WASHINGTON (AP) – The nation’s most comprehensive survey of housing, demographic and socio-economic data was saved Friday when congressional budget negotiators rejected a plan to cut the Census Bureau’s spending plan.

The joint House-Senate committee approved an $812 million Census budget for the 2006 budget year, a $68 million increase over 2005, said John Scofield, spokesman for the House Appropriations Committee.

The increase saves the American Community Survey, which is being phased in to replace the long-form questionnaire on the 10-year Census.

“I am glad the Congress wants to keep the nation going with the most up-to-date and accurate information possible,” said Rep. Carolyn Maloney, a New York Democrat.

Rep. Tom Davis, a Virginia Republican, said: “The American Community Survey is a valuable tool, one that should not be abandoned.”

The Census Bureau already has spent $700 million on the survey, which uses monthly interviews with 250,000 Americans to generate annual reports on housing, demographic and socio-economic conditions.

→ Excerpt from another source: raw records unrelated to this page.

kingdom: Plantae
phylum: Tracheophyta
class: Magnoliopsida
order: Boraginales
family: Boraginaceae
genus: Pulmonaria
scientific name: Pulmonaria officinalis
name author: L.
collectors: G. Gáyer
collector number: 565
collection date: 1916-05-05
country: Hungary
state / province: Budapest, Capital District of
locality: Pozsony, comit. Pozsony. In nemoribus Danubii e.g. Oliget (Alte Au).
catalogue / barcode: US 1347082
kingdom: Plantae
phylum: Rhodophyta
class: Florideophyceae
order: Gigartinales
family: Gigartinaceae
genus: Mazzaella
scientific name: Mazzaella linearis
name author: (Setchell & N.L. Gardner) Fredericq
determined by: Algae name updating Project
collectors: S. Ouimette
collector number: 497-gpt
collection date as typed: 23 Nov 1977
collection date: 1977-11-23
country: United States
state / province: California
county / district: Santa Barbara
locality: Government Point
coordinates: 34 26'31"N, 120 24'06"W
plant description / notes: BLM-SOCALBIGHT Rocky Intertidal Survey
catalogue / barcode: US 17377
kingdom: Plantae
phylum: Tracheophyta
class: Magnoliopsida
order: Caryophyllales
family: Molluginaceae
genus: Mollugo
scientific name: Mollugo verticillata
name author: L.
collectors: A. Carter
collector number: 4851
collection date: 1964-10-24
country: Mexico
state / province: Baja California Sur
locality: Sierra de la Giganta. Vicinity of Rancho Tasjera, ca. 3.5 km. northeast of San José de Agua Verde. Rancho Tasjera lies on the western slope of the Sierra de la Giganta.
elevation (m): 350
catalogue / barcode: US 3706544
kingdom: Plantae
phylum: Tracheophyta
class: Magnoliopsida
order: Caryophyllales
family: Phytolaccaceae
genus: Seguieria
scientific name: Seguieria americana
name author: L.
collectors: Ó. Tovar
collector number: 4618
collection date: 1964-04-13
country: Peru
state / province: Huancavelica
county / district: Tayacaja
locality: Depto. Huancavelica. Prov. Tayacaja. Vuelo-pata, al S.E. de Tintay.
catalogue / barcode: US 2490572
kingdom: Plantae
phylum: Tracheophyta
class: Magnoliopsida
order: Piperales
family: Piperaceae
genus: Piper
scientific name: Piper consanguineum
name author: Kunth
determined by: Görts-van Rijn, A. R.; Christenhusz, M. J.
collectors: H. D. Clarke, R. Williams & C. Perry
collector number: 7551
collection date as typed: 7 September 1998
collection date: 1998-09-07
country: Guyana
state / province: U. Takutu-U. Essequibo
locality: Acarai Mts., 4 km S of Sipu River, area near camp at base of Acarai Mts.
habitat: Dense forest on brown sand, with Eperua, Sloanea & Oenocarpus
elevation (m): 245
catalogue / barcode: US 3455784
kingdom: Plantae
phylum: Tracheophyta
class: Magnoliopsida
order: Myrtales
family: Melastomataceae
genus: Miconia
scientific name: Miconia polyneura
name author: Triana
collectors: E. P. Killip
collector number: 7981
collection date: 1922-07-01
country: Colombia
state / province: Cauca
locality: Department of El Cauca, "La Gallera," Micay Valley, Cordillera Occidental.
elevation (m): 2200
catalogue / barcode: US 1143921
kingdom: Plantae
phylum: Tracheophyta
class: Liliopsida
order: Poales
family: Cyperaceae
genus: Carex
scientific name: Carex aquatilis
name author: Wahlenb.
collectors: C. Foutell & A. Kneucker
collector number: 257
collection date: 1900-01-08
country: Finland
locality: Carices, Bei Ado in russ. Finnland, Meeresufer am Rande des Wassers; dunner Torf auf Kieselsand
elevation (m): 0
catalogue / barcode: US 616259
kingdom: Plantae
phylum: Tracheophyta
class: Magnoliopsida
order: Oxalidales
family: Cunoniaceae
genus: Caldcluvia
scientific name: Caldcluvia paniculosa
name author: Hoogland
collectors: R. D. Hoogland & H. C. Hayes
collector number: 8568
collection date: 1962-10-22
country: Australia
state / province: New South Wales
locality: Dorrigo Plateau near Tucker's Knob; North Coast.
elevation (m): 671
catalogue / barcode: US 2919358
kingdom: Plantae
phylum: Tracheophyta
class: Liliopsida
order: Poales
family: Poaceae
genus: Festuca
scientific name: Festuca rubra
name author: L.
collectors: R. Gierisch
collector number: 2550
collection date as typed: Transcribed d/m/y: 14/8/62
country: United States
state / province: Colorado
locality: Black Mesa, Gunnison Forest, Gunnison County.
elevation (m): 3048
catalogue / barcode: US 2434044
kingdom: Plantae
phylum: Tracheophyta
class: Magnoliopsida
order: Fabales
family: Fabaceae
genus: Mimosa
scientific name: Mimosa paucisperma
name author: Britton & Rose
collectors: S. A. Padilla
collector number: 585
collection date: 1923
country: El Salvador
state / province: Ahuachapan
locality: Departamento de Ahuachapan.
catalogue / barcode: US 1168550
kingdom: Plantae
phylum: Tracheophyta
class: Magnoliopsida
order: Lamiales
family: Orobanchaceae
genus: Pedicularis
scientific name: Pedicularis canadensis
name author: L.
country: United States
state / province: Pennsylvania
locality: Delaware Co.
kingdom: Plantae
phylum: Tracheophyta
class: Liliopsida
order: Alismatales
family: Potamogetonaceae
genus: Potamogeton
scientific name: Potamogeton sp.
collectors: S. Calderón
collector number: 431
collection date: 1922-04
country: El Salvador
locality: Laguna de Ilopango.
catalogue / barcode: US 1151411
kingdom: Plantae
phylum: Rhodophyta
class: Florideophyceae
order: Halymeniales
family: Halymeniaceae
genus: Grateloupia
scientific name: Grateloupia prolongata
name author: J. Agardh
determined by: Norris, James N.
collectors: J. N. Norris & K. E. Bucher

It would have cost an additional $1.3 billion to scrap the survey and retool the 2010 Census to include a long form questionnaire similar to the one used in the 2000 population count.

The Senate had approved a 2006 Census budget of $727 million, about $17 million less than 2005. The House had allocated $812 million, and the joint committee agreed on Friday.

The Bush Administration has pushed to save the survey, requesting $877 million for the agency.

Business leaders, demographers and the past three directors of the Census Bureau led a lobbying effort to save funding for the Census Bureau.

Census Bureau officials declined to comment Friday, pending final approval by Congress.

Scofield said the House is expected to vote on the bill Tuesday or Wednesday. The Senate is expected to follow suit, sending it to President Bush by the end of next week.

The Census budget is part of a larger spending bill for the departments of Commerce and Justice.